• _Your goal_
Quote the lines from the one containing "city: Spillern" through the one containing "longitude: -84.5022", inclusive, leaving out the pictures.

• _Given records_
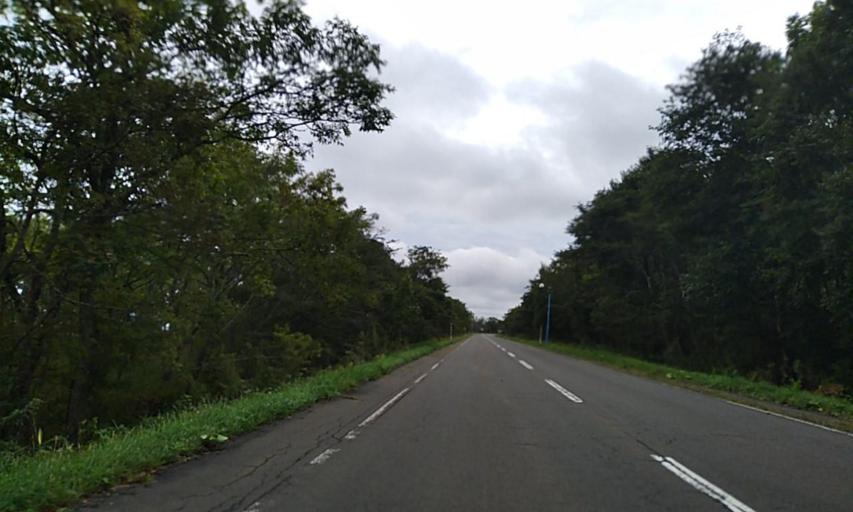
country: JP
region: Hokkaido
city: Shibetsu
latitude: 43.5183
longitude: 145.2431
--
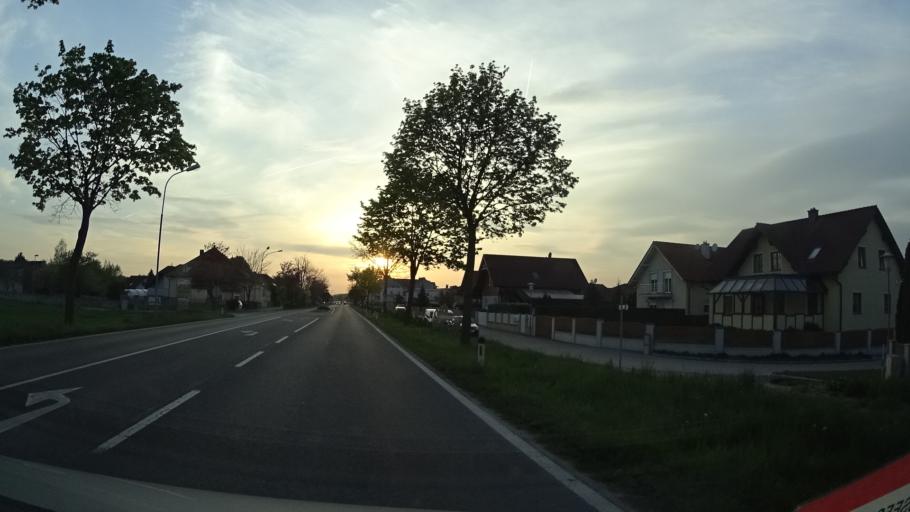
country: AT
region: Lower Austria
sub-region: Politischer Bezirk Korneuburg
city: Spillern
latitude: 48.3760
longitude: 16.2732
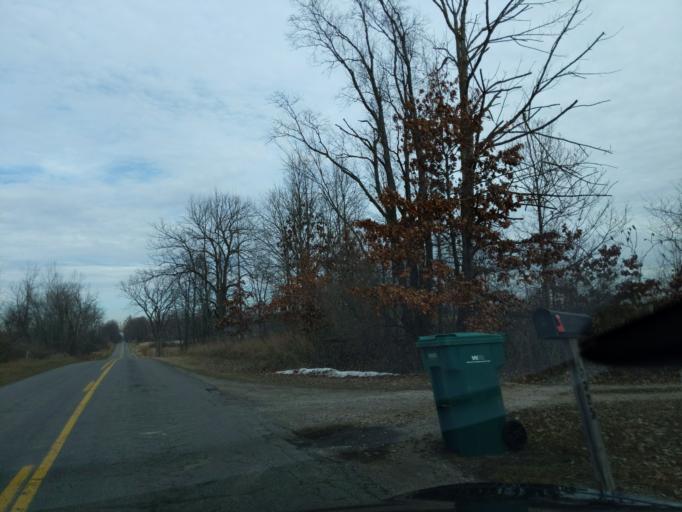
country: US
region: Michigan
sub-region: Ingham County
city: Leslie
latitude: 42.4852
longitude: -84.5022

• _The reply_
city: Spillern
latitude: 48.3760
longitude: 16.2732
country: US
region: Michigan
sub-region: Ingham County
city: Leslie
latitude: 42.4852
longitude: -84.5022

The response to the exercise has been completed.